## THE PROBLEM
Lines to return, exactly: from the line with "left shoulder: (997, 330)" to the line with "right elbow: (690, 440)" in the entries below, both included.

## EXERCISE DATA
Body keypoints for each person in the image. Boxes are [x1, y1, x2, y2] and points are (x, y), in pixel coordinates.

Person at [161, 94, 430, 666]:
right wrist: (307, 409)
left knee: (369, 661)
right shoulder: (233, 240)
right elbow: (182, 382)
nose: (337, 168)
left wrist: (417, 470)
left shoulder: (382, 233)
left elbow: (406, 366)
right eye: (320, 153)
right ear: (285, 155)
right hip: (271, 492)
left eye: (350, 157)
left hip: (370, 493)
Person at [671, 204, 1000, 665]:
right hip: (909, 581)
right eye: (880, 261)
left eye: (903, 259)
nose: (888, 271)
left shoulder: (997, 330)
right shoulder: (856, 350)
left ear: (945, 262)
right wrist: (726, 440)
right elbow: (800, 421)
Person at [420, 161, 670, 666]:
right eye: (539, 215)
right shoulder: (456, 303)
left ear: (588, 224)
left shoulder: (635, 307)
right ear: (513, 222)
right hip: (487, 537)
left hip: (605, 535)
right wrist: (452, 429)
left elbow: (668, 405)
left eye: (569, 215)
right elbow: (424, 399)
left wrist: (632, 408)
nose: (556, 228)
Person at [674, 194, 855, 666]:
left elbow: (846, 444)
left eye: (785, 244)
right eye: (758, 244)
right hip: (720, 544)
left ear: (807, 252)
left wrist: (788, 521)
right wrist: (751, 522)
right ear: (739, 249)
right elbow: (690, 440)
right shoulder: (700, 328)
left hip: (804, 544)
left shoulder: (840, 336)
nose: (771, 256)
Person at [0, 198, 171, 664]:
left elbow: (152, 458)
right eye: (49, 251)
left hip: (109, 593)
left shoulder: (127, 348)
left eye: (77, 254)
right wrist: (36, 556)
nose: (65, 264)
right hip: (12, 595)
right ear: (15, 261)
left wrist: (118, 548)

==

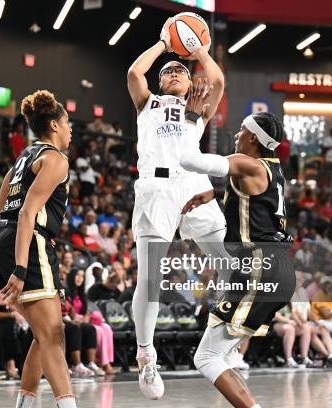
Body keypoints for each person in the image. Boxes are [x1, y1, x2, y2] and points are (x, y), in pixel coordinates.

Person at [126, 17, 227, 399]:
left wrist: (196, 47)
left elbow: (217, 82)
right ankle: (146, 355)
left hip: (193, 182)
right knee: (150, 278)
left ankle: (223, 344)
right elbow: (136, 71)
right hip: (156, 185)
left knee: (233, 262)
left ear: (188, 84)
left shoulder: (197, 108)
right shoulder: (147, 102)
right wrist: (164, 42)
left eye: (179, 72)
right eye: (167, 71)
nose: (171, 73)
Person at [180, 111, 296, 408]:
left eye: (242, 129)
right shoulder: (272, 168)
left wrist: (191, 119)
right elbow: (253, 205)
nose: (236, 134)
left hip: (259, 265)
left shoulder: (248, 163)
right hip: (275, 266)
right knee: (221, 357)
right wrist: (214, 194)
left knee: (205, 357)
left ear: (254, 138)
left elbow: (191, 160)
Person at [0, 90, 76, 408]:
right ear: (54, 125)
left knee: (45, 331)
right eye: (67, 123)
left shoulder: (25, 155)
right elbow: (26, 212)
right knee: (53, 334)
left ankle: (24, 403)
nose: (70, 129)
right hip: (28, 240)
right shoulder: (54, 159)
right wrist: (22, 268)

## REPLY TO THE TASK
left shoulder: (997, 330)
right shoulder: (856, 350)
left ear: (945, 262)
right wrist: (726, 440)
right elbow: (800, 421)
Person at [420, 161, 670, 666]:
right eye: (539, 215)
right shoulder: (456, 303)
left ear: (588, 224)
left shoulder: (635, 307)
right ear: (513, 222)
right hip: (487, 537)
left hip: (605, 535)
right wrist: (452, 429)
left elbow: (668, 405)
left eye: (569, 215)
right elbow: (424, 399)
left wrist: (632, 408)
nose: (556, 228)
Person at [674, 194, 855, 666]:
left elbow: (846, 444)
left eye: (785, 244)
right eye: (758, 244)
right hip: (720, 544)
left ear: (807, 252)
left wrist: (788, 521)
right wrist: (751, 522)
right ear: (739, 249)
right elbow: (690, 440)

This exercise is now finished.